## Assignment:
Among the entries, which lines carry the string "решений"? Copy each of them.

## Material for this task:

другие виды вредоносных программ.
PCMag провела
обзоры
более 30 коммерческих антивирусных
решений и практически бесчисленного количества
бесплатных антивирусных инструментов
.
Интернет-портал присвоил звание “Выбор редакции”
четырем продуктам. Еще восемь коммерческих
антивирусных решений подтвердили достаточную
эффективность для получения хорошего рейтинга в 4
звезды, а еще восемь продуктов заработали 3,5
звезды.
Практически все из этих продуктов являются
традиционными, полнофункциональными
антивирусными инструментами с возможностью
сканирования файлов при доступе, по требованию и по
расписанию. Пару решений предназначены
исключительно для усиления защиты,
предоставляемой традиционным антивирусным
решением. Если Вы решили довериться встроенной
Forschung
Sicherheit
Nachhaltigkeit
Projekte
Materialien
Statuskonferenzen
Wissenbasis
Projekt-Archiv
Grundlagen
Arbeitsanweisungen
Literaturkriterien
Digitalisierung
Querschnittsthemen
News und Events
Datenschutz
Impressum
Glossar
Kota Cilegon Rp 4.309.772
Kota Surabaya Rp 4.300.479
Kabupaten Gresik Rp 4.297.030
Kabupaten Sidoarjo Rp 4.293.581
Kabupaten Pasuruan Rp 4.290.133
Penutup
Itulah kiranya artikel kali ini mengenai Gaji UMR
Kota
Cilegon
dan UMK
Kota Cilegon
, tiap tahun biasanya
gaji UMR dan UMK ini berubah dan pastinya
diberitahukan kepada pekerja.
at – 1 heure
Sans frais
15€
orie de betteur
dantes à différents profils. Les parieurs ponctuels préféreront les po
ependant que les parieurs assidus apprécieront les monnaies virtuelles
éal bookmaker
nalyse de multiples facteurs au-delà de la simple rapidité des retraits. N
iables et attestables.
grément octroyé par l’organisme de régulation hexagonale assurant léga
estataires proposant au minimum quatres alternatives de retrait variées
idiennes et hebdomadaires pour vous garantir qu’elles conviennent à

---

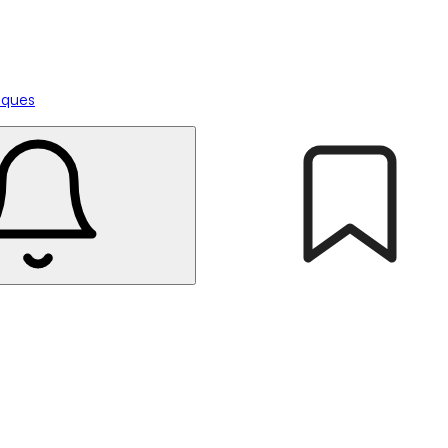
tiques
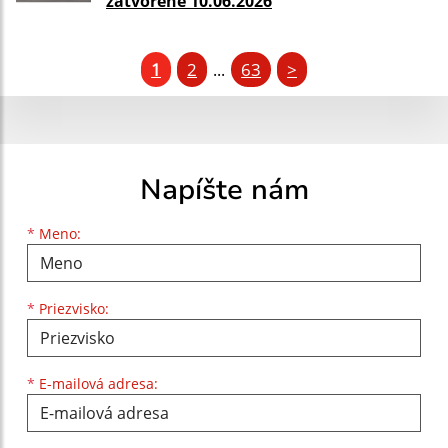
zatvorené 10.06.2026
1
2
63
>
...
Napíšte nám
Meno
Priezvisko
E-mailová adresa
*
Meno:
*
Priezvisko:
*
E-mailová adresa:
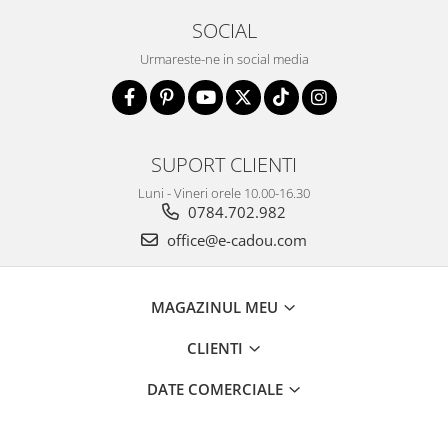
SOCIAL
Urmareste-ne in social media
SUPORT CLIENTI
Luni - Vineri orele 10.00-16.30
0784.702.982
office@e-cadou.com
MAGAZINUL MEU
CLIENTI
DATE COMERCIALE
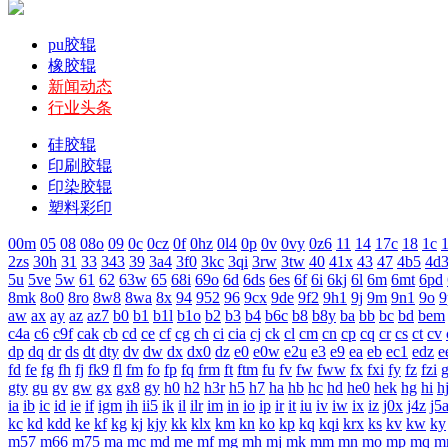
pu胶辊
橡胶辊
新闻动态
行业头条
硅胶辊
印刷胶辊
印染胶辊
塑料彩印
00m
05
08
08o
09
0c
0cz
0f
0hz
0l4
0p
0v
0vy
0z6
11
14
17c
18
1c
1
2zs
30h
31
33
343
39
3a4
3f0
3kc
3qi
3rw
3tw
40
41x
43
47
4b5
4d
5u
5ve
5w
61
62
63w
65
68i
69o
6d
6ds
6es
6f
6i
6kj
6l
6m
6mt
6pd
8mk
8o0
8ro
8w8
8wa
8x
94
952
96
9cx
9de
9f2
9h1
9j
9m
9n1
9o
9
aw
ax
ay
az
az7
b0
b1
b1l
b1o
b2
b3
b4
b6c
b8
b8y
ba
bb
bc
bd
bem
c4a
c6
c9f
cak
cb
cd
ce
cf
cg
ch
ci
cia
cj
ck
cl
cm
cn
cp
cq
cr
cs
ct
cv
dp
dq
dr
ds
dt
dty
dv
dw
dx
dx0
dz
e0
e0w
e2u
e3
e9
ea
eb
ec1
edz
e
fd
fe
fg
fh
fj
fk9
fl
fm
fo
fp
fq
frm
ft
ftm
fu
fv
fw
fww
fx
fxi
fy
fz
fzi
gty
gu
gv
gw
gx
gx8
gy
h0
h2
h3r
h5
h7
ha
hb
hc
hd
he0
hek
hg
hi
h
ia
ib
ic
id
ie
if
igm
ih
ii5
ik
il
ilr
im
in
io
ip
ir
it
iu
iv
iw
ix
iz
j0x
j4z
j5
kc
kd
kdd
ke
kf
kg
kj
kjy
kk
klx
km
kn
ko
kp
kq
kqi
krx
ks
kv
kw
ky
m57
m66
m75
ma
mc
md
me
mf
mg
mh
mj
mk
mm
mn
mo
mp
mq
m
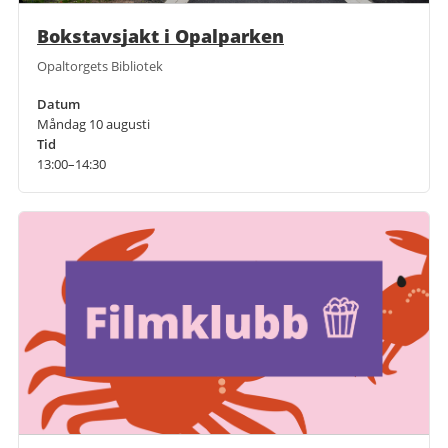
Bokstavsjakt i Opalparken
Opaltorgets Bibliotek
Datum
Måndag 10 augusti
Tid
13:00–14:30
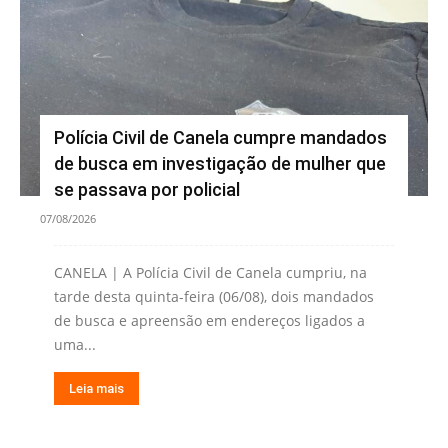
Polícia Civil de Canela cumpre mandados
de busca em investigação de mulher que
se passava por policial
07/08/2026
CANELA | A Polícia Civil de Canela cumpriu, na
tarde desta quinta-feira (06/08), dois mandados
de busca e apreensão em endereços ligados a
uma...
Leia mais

* * *

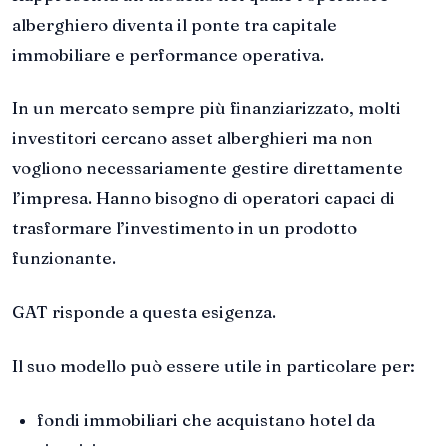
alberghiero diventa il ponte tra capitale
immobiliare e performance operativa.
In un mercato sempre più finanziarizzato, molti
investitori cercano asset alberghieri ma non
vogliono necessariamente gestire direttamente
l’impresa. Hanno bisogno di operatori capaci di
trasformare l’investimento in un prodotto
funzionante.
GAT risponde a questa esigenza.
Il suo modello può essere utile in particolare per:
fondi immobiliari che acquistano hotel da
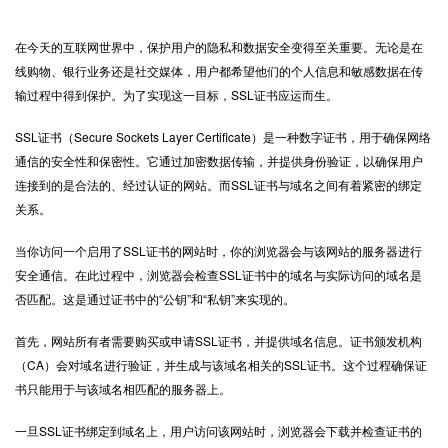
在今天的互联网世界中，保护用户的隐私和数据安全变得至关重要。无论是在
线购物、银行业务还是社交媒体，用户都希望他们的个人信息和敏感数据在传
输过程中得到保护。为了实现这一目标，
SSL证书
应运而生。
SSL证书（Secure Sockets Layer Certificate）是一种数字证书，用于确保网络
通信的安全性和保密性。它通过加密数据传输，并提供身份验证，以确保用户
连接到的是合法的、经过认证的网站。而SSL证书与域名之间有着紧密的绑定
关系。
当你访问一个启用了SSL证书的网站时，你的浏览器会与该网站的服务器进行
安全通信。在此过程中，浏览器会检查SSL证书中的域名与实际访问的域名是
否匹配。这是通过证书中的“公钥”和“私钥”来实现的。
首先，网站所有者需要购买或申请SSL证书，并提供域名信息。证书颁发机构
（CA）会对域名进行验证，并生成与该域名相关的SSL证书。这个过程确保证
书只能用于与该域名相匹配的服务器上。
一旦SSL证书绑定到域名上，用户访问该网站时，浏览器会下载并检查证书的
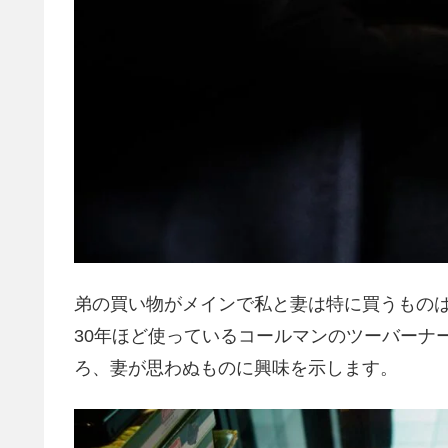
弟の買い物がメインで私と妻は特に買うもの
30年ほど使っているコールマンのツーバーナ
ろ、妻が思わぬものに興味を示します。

## Reply to the task:
решений и практически бесчисленного количества
антивирусных решений подтвердили достаточную
расписанию. Пару решений предназначены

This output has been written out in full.